Michael Gardam agrees the health-care system is in need of repair.
“I think it was broken before the pandemic, but the pandemic made it glaringly obvious that it was broken,” says Gardam, the CEO of Health Prince Edward Island and chairman of HealthCareCAN, which calls itself the national voice of hospitals and health-care organizations.
If he could wave a magic wand, he’d give Canada’s health-care system a complete makeover.
“I think we’ve had many decades of expansions and Band-Aid solutions, using duct tape to keep it together,” Gardam says. “This health-care system that medicare was brought into in the 1960s is nothing like our health-care system today, but we have kind of refused to go back and look at those initial ideas because we’re just not allowed to do that in Canada. Health-care is kind of considered to be an absolutely sacred thing.”
Trying new approaches can be useful, he says, even if they don’t work. He points to the example of Quebec, which experimented with private surgical clinics.
“They found out they were more expensive,” Gardam says. “They’ve studied it and it’s not saving us money. That’s not a failure. We’ve learned something and can move on.”
Too often, he says, politics get in the way of necessary reforms.

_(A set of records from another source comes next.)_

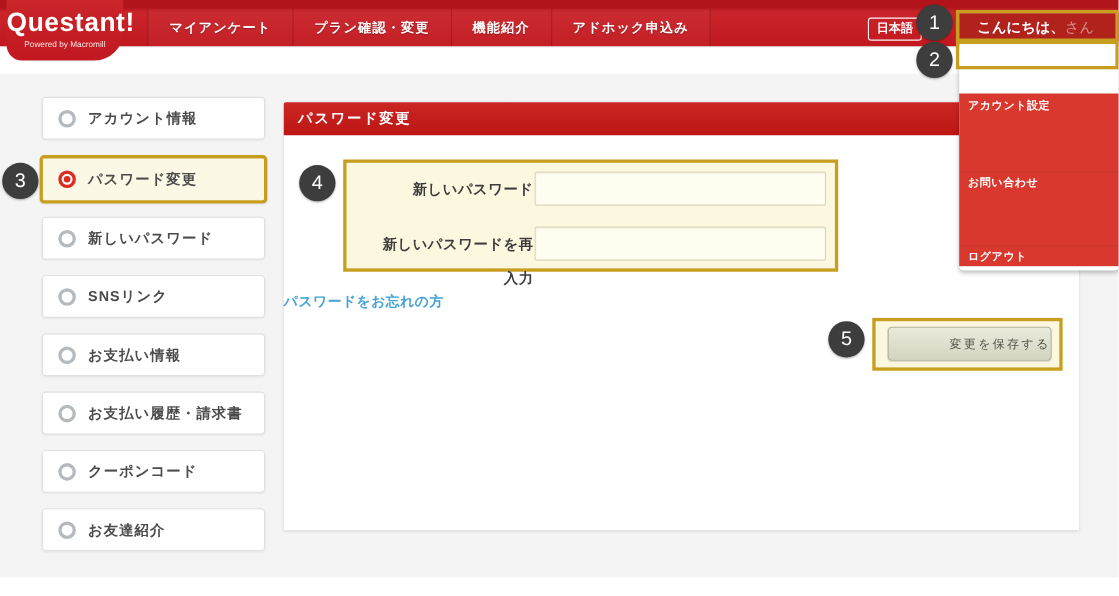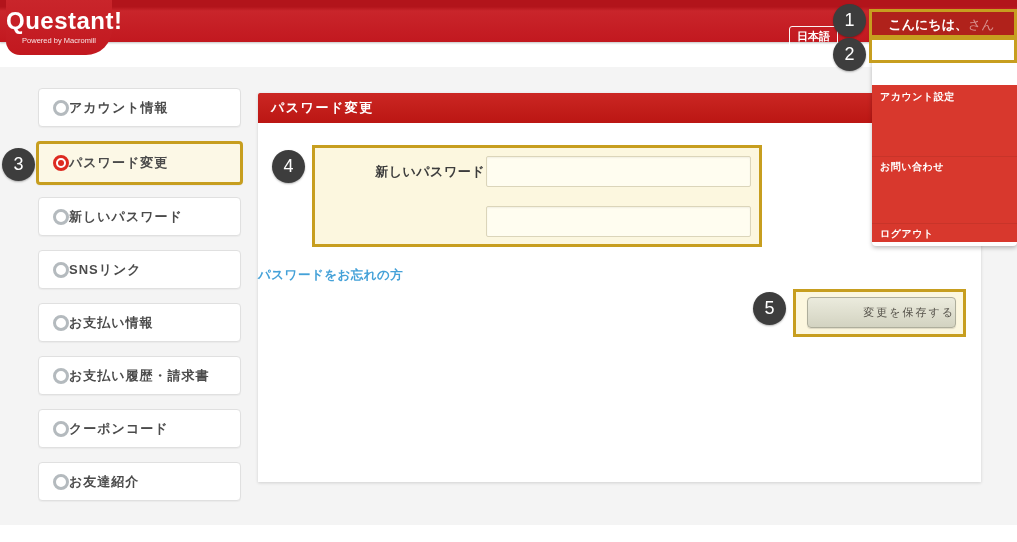--- a/index.html
+++ b/index.html
@@ -96,6 +96,12 @@
   <div class="gray-band"></div>
 
   <div class="header">
+    <div class="nav" id="nav">
+        <div class="nav-item">マイアンケート</div>
+        <div class="nav-item">プラン確認・変更</div>
+        <div class="nav-item">機能紹介</div>
+        <div class="nav-item">アドホック申込み</div>
+      </div>
     <div class="lang-btn">日本語</div>
   </div>
   <div class="logo-tab">

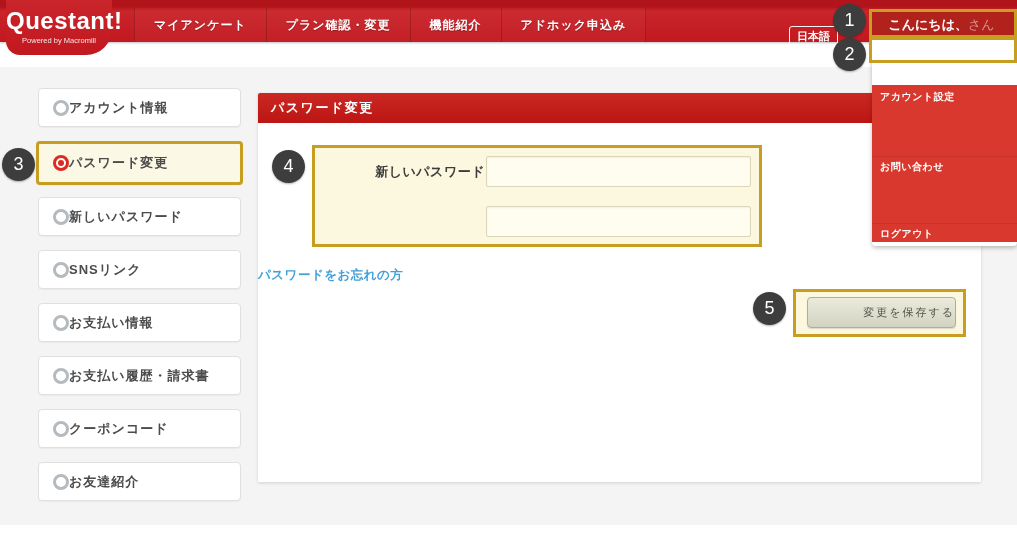--- a/index.html
+++ b/index.html
@@ -25,7 +25,7 @@
   .lang-btn { position:absolute; left:789px; top:16px; min-width:45px; height:21px;
               border:1px solid rgba(255,255,255,.95); border-radius:3px; color:#fff;
               font-size:11px; font-weight:bold; line-height:19px; text-align:center;
-              padding:0 7px; z-index:6; cursor:pointer;margin-top:10px; }
+              padding:0 7px; z-index:6; cursor:pointer; }
 
   
   .dropdown { position:absolute; left:872px; top:12px; width:145px; background:#fff;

“Politicians get worried, the local populace gets worried. Don’t take away my local whatever. We need to talk about whether we can afford the local whatever.”
Gardam believes we need to have the “difficult conversation’ about what services should be covered and where they should be provided. Even in his small province of P.E.I., he says, where most people live within an hour of Charlottetown, there is a debate over whether people should be able to receive services closer to their communities.
Shawn Whatley is another one who believes we have to rethink the entire Canadian health-care system and address some sacred cows. In 2020, the Toronto-area physician and past-president of the Ontario Medical Association, published a book, When Politics Comes Before Patients: Why and How Canadian Medicare is Failing.
As that title suggests, Whatley thinks one of the big problems with the system is that politicians keep tinkering with it for political reasons. They’ve lost sight of what medicare is supposed to do, he says, focusing on the “fair” distribution of care rather than providing the necessary care.
Whatley believes the first step to fixing the system is finding out from Canadians what they want.
“Most people I talk to — and I mostly talk to patients — would say ‘We need medicare so I can get care without having to pay for it when I’m sick’.”
Whatley says there will have to be tough discussions about what level of care is appropriate.
“Are they thinking about a third opinion for their anterior knee pain? Anterior knee pain is the bane of an orthopedic surgeon’s existence. There’s nothing we can do for it, we shouldn’t be doing MRIs for it, yet patients will come in over and over and ask for this, that and the next thing. You look and say, there’s nothing we can do for them, but health-care’s free so we’ll order tests.”
One thing that gives Whatley optimism is the fact that Canadians — even politicians — are now recognizing the system needs a major overhaul. Changes are going to take a lot of hard work and soul-searching.
“One of the magic solutions is to stop asking for magic solutions,” he says.